Der Vasken's Sermon on January 7, 2018

Jan 10, 2018

In the name of the Father and of the Son and of the Holy Spirit.

Yesterday, being Armenian Christmas, we continue our celebration today and focus on another event--a lesser celebrated event--let's say.  It's a lesser celebrated event that is also remembered on January 6.  Today we celebrate the Baptism of Jesus Christ as well.  This is where His story begins as an adult in this world.  And there is a relative of Jesus' in this story--a cousin of His, who plays a central role in this important event.  His name is John the Baptist--humble, selfless, a man of great faith.  The Armenian Church Fathers so highly regarded John the Baptist that they considered him as the greatest saint second only to St. Mary. 

Most of us have heard of John the Baptist, but very few of us know about him or what he did other than serve as the person who baptized Jesus.  John the Baptist is one of the most distinctive characters in the New Testament.  He had an unusual flare for fashion, wearing wild-looking clothing made of camel's hair and a leather belt around his waist.  He lived in the desert wilderness, ate locust and wild honey and preached a message that seemed strange to some but drew the attention of many others.  His role was to prepare and announce to the world of the arrival of the Son of God because he knew that with Jesus' arrival into this world, a "new" relationship was about to begin between God and people.

St. John held no power or political influence during his time on earth but his message was spoken with great authority.  His time in this world was short-lived.  He died when he was barely thirty years old but the consequences of his actions live on even today and will for generations to come.  The Armenian Church venerates this man because of the value of his message.  He did more than baptize people.  He called on people to give up self-centered ways.  He called on people to own up to their wrongs and he called on them to establish a relationship with the Almighty God.  John the Baptist did more than baptize people.  He lifted them up and built them up and he offered them not only hope but also a new direction in life and a path to follow. 

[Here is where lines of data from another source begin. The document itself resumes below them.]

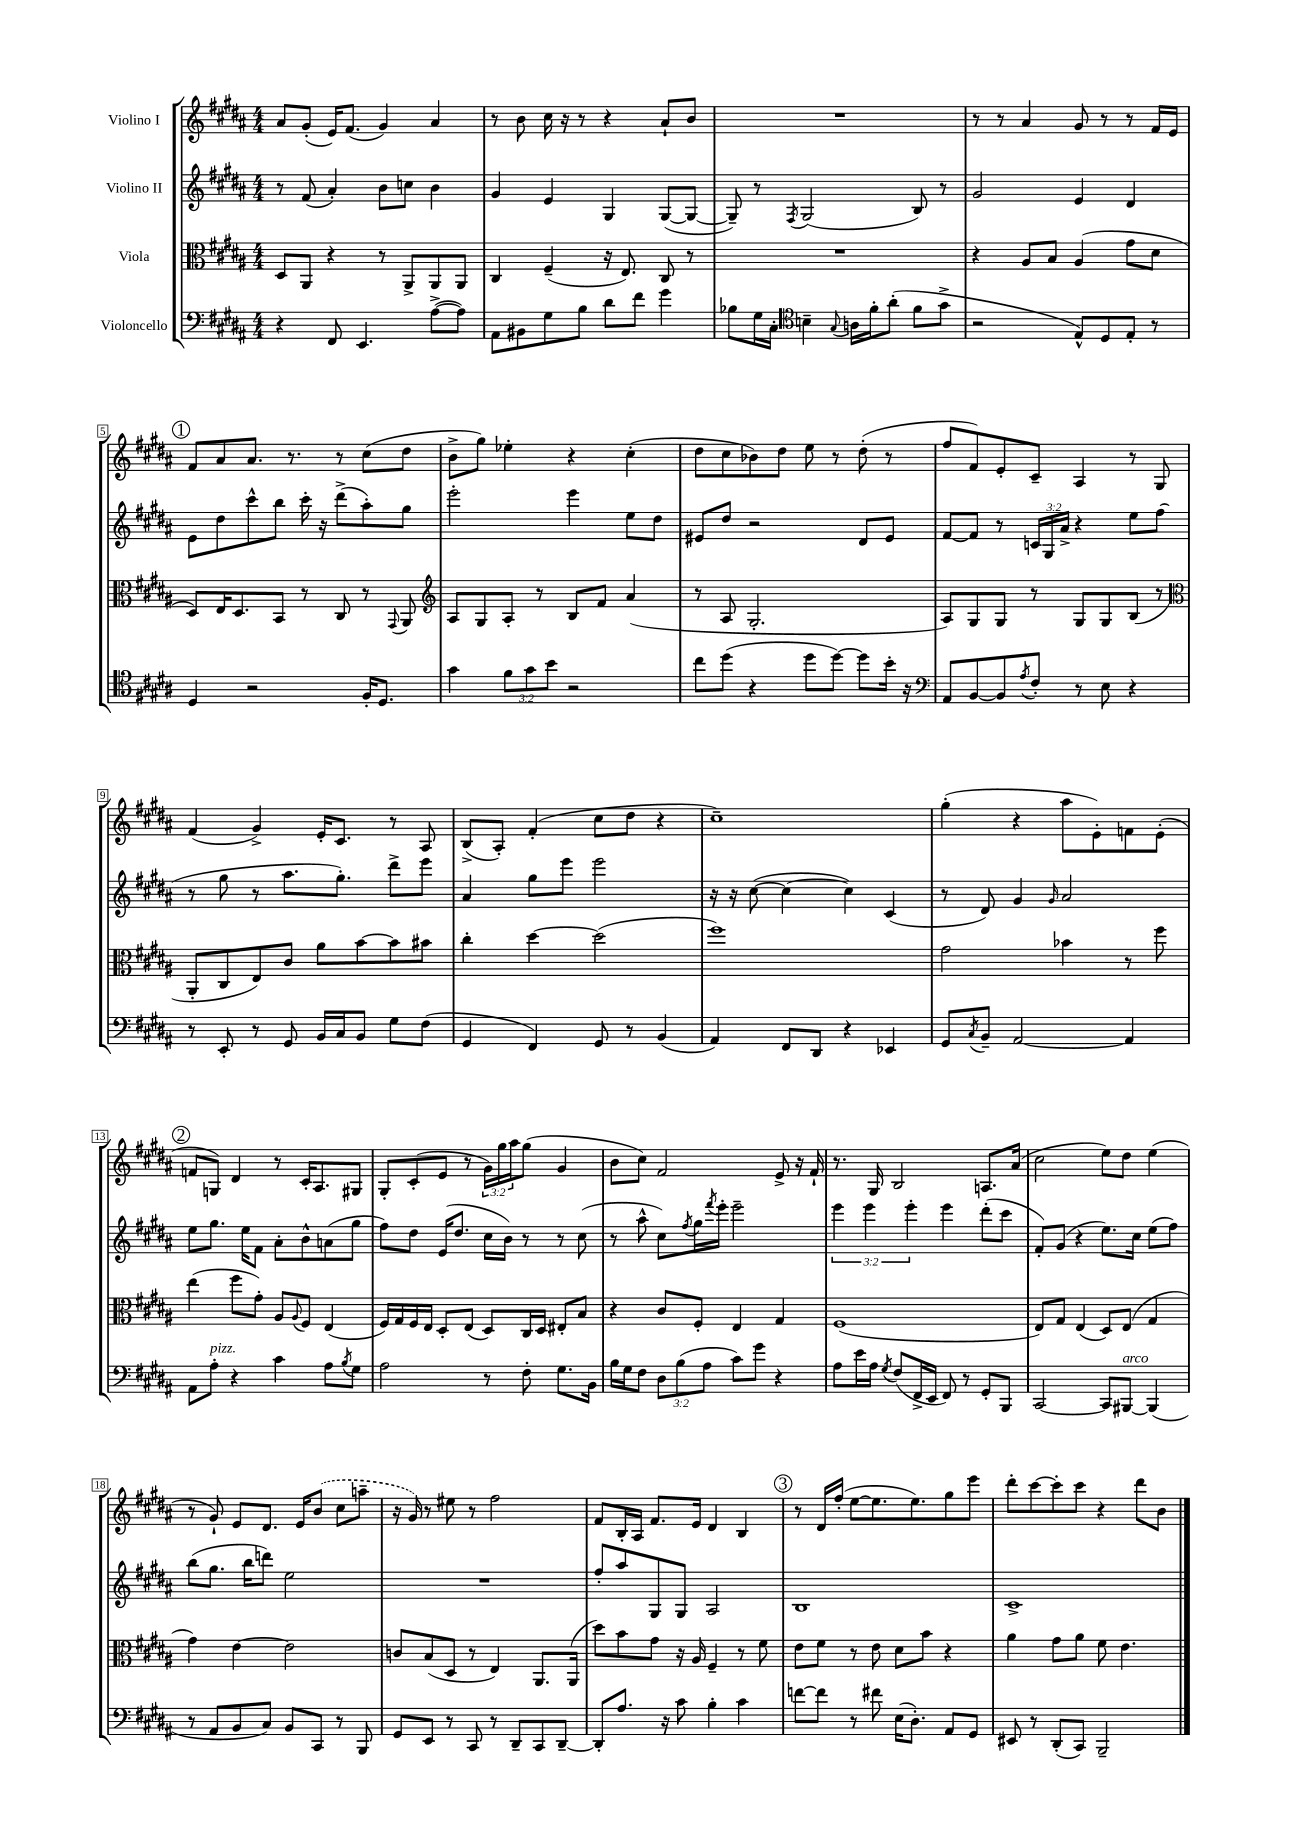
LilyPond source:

<<
\new StaffGroup <<
\new Staff = "s0" \with { instrumentName = "Violino I" } {
    \clef treble \key b \major \numericTimeSignature \time 4/4 \override Staff.TupletNumber.text = #tuplet-number::calc-fraction-text
    ais'8 gis'8-.( e'16) fis'8.( gis'4) ais'4 |
    r8 b'8 cis''16 r16 r8 r4 ais'8-! b'8 |
    R1 |
    r8 r8 ais'4 gis'8 r8 r8 fis'16 e'16 |
    \mark \markup { \circle "1" } fis'8 ais'8 ais'8. r8. r8 cis''8( dis''8 |
    b'8-> gis''8) ees''4-. r4 cis''4-.( |
    dis''8 cis''8 bes'8) dis''8 e''8 r8 dis''8-.( r8 |
    fis''8 fis'8) e'8-. cis'8-- ais4 r8 gis8 |
    fis'4( gis'4->) e'16-. cis'8. r8 ais8 |
    b8->( ais8-.) fis'4-.( cis''8 dis''8 r4 |
    cis''1--) |
    gis''4-.( r4 ais''8 e'8-.) f'8 e'8-.( |
    \mark \markup { \circle "2" } f'8 g8) dis'4 r8 cis'16-. ais8. gis8 |
    gis8-. cis'8-.( e'8 r8 \tuplet 3/2 { gis'16) gis''16 ais''16 } gis''8( gis'4 |
    b'8 cis''8) fis'2 e'8-> r16 fis'16-! |
    r8. gis16 b2 a8. ais'16( |
    cis''2 e''8) dis''8 e''4( |
    r8 gis'8-!) e'8 dis'8. e'16 \once \slurDashed b'8( cis''8 a''8-- |
    r16 gis'16) r8 eis''8 r8 fis''2 |
    fis'8 b16-. ais16 fis'8. e'16 dis'4 b4 |
    \mark \markup { \circle "3" } r8 dis'16 fis''16-.( e''8~ e''8. e''8.) gis''8 e'''8 |
    dis'''8-. cis'''8~ cis'''8-. cis'''8 r4 dis'''8 b'8 \bar "|." |
}
\new Staff = "s1" \with { instrumentName = "Violino II" } {
    \clef treble \key b \major \numericTimeSignature \time 4/4 \override Staff.TupletNumber.text = #tuplet-number::calc-fraction-text
    r8 fis'8( ais'4-.) b'8 c''8 b'4 |
    gis'4 e'4 gis4 gis8~( gis8~ |
    gis8--) r8 \acciaccatura { fis8 } gis2( b8) r8 |
    gis'2 e'4 dis'4 |
    \mark \markup { \circle "1" } e'8 dis''8 cis'''8-^ b''8 cis'''16-. r16 dis'''8->( ais''8-.) gis''8 |
    e'''2-. e'''4 e''8 dis''8 |
    eis'8 dis''8 r2 dis'8 eis'8 |
    fis'8~ fis'8 r8 \tuplet 3/2 { c'16 gis16 ais'16-> } r4 e''8 fis''8( |
    r8 gis''8 r8 ais''8. gis''8.-.) dis'''8-> e'''8 |
    ais'4 gis''8 e'''8 e'''2 |
    r16 r16 cis''8~( cis''4~ cis''4) cis'4( |
    r8 dis'8) gis'4 \grace { gis'16 } ais'2 |
    \mark \markup { \circle "2" } e''8 gis''8. e''16 fis'8 ais'8-. b'8-^ a'8( gis''8 |
    fis''8) dis''8 e'16( dis''8. cis''16 b'16) r8 r8 cis''8( |
    r8 ais''8-^ cis''8) \acciaccatura { fis''8 } gis''16 \acciaccatura { fis'''8 } e'''16-. e'''2-- |
    \tuplet 3/2 { e'''4 e'''4 e'''4-. } e'''4 dis'''8-.( cis'''8 |
    fis'8-.) gis'8( r4 e''8.) cis''16 e''8( fis''8) |
    b''8( gis''8. b''16 d'''8) e''2 |
    R1 |
    fis''8-. ais''8 gis8 gis8 ais2 |
    \mark \markup { \circle "3" } b1 |
    cis'1-> \bar "|." |
}
\new Staff = "s2" \with { instrumentName = "Viola" } {
    \clef alto \key b \major \numericTimeSignature \time 4/4
    dis8 ais,8 r4 r8 ais,8-> ais,8 ais,8 |
    cis4 fis4--( r16 e8.) cis8 r8 |
    R1 |
    r4 ais8 b8 ais4( gis'8 dis'8 |
    \mark \markup { \circle "1" } dis8) e16 dis8. b,8 r8 cis8 r8 \appoggiatura { gis,8 } ais,8 |
    \clef treble ais8 gis8 ais8-. r8 b8 fis'8 ais'4( |
    r8 ais8 gis2.-. |
    ais8) gis8 gis8 r8 gis8 gis8 b8( r8 |
    \clef alto ais,8-. cis8 e8) cis'8 ais'8 b'8~ b'8 bis'8 |
    cis''4-. dis''4~ dis''2( |
    fis''1) |
    gis'2 bes'4 r8 fis''8 |
    \mark \markup { \circle "2" } e''4( fis''8 gis'8-.) ais8 \appoggiatura { ais8 } fis8 e4( |
    fis16) gis16 fis16 e16 dis8-. e8( dis8) cis16 dis16 eis8-. b8 |
    r4 cis'8 fis8-. e4 gis4 |
    fis1( |
    e8) gis8 e4( dis8) e8( gis4 |
    gis'4) e'4~ e'2 |
    c'8 b8( dis8 r8 e4) ais,8. ais,16( |
    dis''8) b'8 gis'8 r16 ais16 fis4-- r8 fis'8 |
    \mark \markup { \circle "3" } e'8 fis'8 r8 e'8 dis'8 b'8 r4 |
    ais'4 gis'8 ais'8 fis'8 e'4. \bar "|." |
}
\new Staff = "s3" \with { instrumentName = "Violoncello" } {
    \clef bass \key b \major \numericTimeSignature \time 4/4 \override Staff.TupletNumber.text = #tuplet-number::calc-fraction-text
    r4 fis,8 e,4. ais8~->( ais8) |
    ais,8 bis,8 gis8 b8 dis'8 fis'8 gis'4 |
    bes8 gis16 cis16-. \clef tenor b4-- \appoggiatura { gis8 } a16 fis'16-. ais'8-.( fis'8 gis'8-> |
    r2 e8-^) dis8 e8-. r8 |
    \mark \markup { \circle "1" } dis4 r2 fis16-. dis8. |
    gis'4 \tuplet 3/2 { fis'8 gis'8 b'8 } r2 |
    cis''8 dis''8( r4 dis''8 dis''8~) dis''8 b'16-. r16 |
    \clef bass ais,8 b,8~ b,8 \acciaccatura { ais8 } fis8-. r8 e8 r4 |
    r8 e,8-. r8 gis,8 b,16 cis16 b,8 gis8 fis8( |
    gis,4 fis,4) gis,8 r8 b,4( |
    ais,4) fis,8 dis,8 r4 ees,4 |
    gis,8 \acciaccatura { cis8 } b,8-- ais,2~ ais,4 |
    \mark \markup { \circle "2" } ais,8 ais8-.^\markup { \italic "pizz." } r4 cis'4 ais8 \acciaccatura { b8 } gis8 |
    ais2 r8 fis8-. gis8. b,16 |
    b16 gis16 fis8 \tuplet 3/2 { dis8 b8( ais8 } cis'8) gis'8 r4 |
    ais8 e'16 ais16 \acciaccatura { gis8 } fis8( fis,16-> e,16 fis,8) r8 gis,8-. b,,8 |
    cis,2~ cis,8 bis,,8~^\markup { \italic "arco" } bis,,4( |
    r8 ais,8 b,8 cis8) b,8 cis,8 r8 b,,8 |
    gis,8 e,8 r8 cis,8 r8 dis,8-- cis,8 dis,8~-- |
    dis,8-. ais8. r16 cis'8 b4-. cis'4 |
    \mark \markup { \circle "3" } f'8~ f'8 r8 fis'8 e16( dis8.-.) ais,8 gis,8 |
    eis,8 r8 dis,8-.( cis,8) b,,2-- \bar "|." |
}
>>
>>
\layout { \context { \Score \override BarNumber.stencil = #(make-stencil-boxer 0.1 0.3 ly:text-interface::print) } }
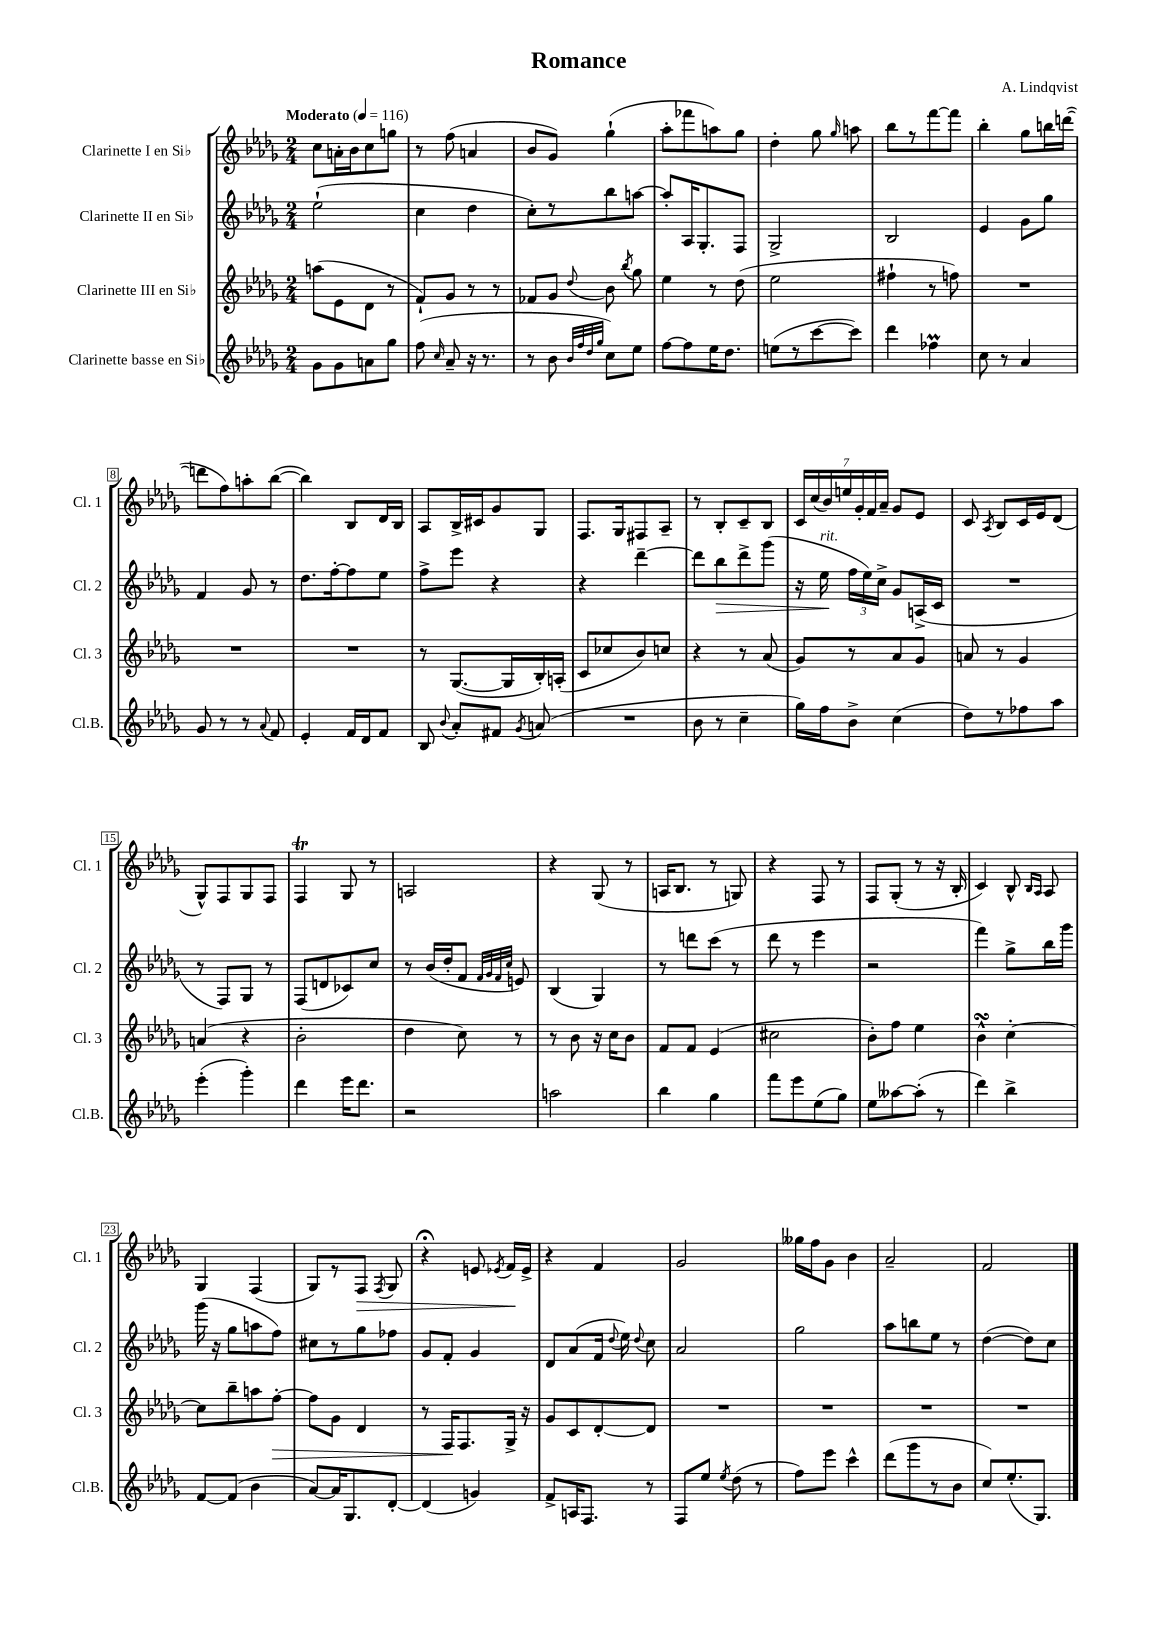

If he lived among us today, he would be telling us to use our words to lift each other up.  If John the Baptist lived among us today, he would be encouraging us to serve God every day.  He would call us to love people and help people and to do it every day.  He would call us to reach out to those in need and help them starting right now.  He would tell us to live life by seeing the needs of others and he would tell us that we have so much to offer other people so go out and be a blessing to their lives. If people only heard these words today, think about how different our world would be.

It's not hard to criticize and condemn.  It's not hard to point out the flaws and failures of others and it's not hard to tear people down.  But God wants something else from us.  God wants us to build up and be a blessing to them.  Think about it. 

  • Is it hard to offer a compliment?
  • Is it hard to tell a member of your family that you love them?
  • Is it hard to offer an encouraging word to a child or to tell someone that you appreciate them?
  • In reality, is it really that hard to do these things?

John the Baptist, who serves as the link between the Old Testament  and the New Testament, is telling everyone , who can hear, that it's not enough to think kind words and compliments.  We need to speak them.  Today, we remember John the Baptist.  And in remembering this great saint, may we all get up each morning with an attitude that says:

  • "I'm aware that I can make someone's day better today."
  • "I'm going to build someone up."
  • "I'm going to help meet somebody else's needs."

John the Baptist went through life building up and he encourages us to be and to do no less. So think about the people in your life.  We all know of someone who needs a boost, a kind word or a pat on the back.  We see people every day at work, at school and at home, who are in need of something that money can't buy.  And so, in the spirit of this great saint, offer that person what they need.  And may we all follow his example and be today's "John the Baptist."  We all know of someone who needs a boost, a kind word or a pat on the back.  Go out and make a difference in that person's life.